The ruling by the Texas Court of Criminal Appeals came last week, ending a controversial case in which police searched a house before obtaining a warrant but were still able to present the confiscated evidence during a trial.
The incident began during the summer of 2010, when police in Parker County, Texas, staked out Michael Fred Wehrenberg’s home for a month. According to the Dallas Observer, authorities allegedly received a tip from a confidential informant stating Wehrenberg and his associates were “fixing” to cook meth in the home. Without obtaining a search warrant, they walked into the home and arrested the people inside.
It was only after arrests were made that police sought out the warrant necessary to confiscate the meth-making material in the home, including boxes of pseudoephedrine, stripped lithium batteries, and other items. On the warrant application, however, police declined to mention that they had actually been in the house prior to obtaining authorization for the search, mentioning only the informant who tipped them off.

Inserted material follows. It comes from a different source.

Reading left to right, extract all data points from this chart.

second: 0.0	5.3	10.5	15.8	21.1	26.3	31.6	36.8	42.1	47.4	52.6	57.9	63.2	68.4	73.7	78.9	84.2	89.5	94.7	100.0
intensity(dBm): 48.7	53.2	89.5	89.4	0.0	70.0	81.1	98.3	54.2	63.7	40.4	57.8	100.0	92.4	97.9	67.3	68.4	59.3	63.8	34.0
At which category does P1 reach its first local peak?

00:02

During Wehrenberg’s trial, his attorney argued the confiscated material was inadmissible due to the fact that police seized it illegally. The judge overruled this request, saying federal “independent source doctrine” allows such evidence when a third party – the unnamed informant – tells police about it beforehand.
As a result, Wehrenberg pleaded guilty to one count of possession and another count of intent to manufacture. He was sentenced to five years in prison.

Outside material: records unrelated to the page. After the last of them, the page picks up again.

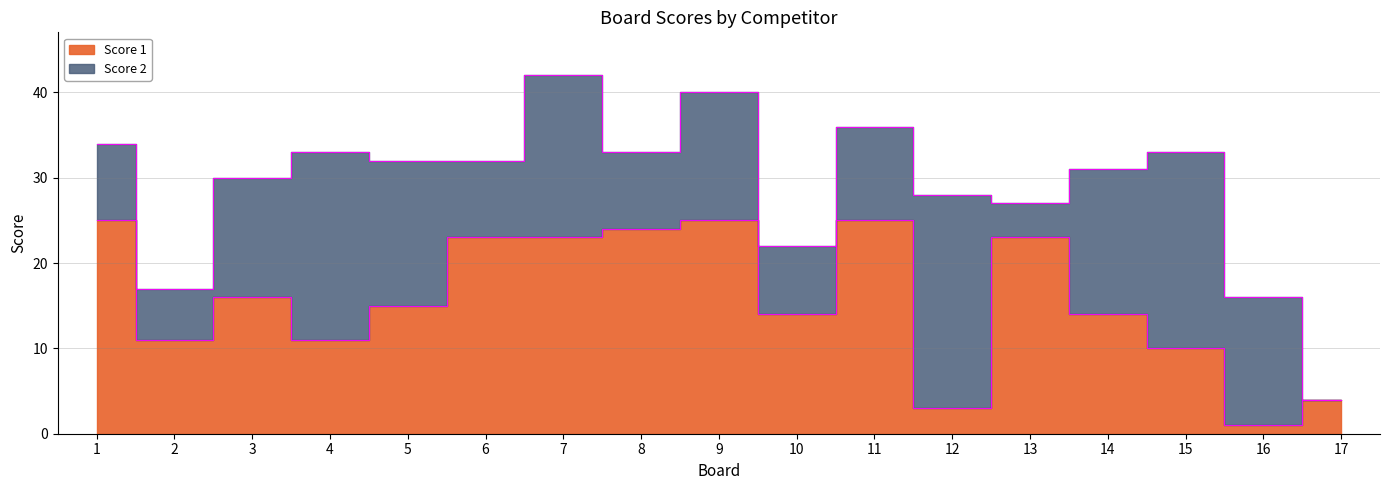

What is the minimum value shown in the chart?

1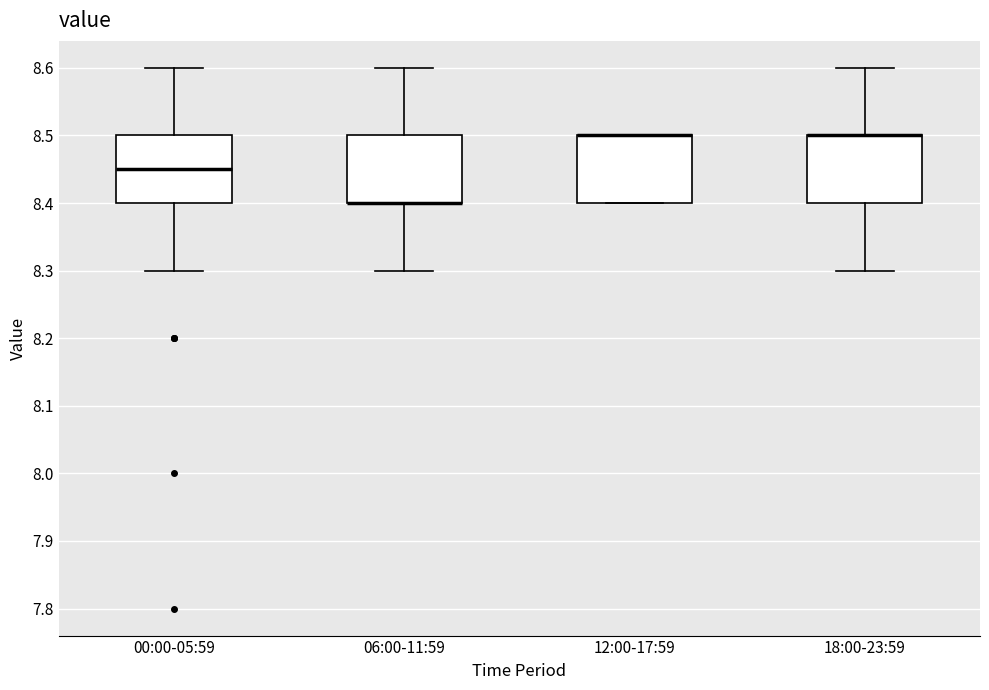

Reading left to right, transcribe this box plot: for each box, give where its median line is, the range the box spans, and where its two whiskers end, as read against the y-axis. The values are not printed on the chart, so give them approximately, as read against the axis.

00:00-05:59: median 8.45, box 8.40 to 8.50, whiskers 8.30 to 8.60
06:00-11:59: median 8.40 (drawn on the box's lower edge), box 8.40 to 8.50, whiskers 8.30 to 8.60
12:00-17:59: median 8.50 (drawn on the box's upper edge), box 8.40 to 8.50, whiskers 8.40 to 8.50
18:00-23:59: median 8.50 (drawn on the box's upper edge), box 8.40 to 8.50, whiskers 8.30 to 8.60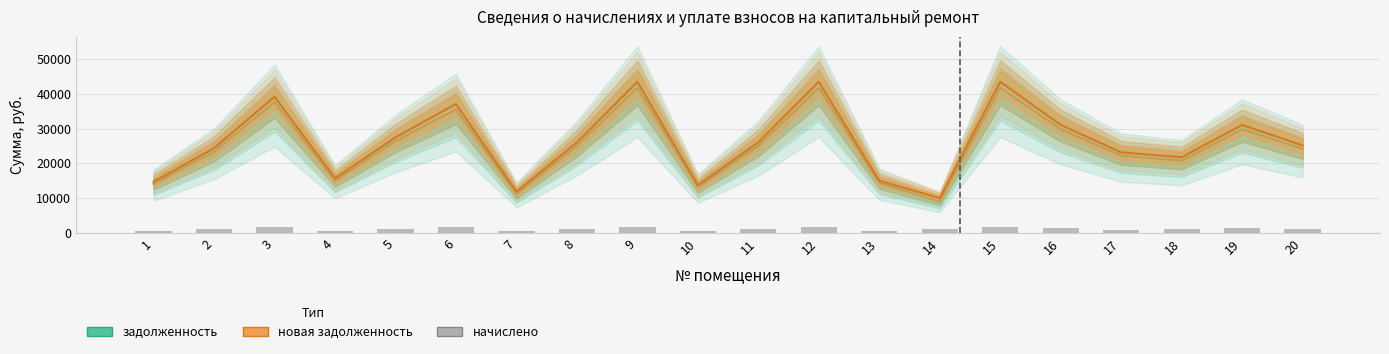

The value of начислено at 16 is 1234.6. True or false?

True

The Second Court of Appeals then overturned the trial judge’s decision, but ultimately the Court of Criminal Appeals agreed with the original ruling. As the Observer reported, the majority opinion written by Judge Elsa Alcala stated that while Texas law prohibits illegally obtained evidence to be submitted, federal precedent allows it if first confirmed by an independent third party.

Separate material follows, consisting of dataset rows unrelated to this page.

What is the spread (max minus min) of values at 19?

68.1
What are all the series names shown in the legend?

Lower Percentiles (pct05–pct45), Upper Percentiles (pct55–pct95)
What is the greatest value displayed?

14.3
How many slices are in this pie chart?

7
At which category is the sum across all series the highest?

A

One justice, however, did not agree. In the dissent, Judge Lawrence Meyers wrote that the only reason police decided to apply for the warrant is because they had previously entered the house illegally.
“Had the officers entered the home and found the occupants only baking cupcakes, the officers would not have bothered to then obtain the warrant at all,” Meyers wrote, according to the Observer. “It was only after unlawfully entering and finding suspicious activity that they felt the need to then secure the warrant in order to cover their tracks and collect the evidence without the taint of their entry.”
Meyers also dismissed the idea that the informant’s tip was actually confirmation by a third party, writing that it was merely a prediction.
“Search warrants may now be based on predictions of the commission of future crimes,” the judge wrote.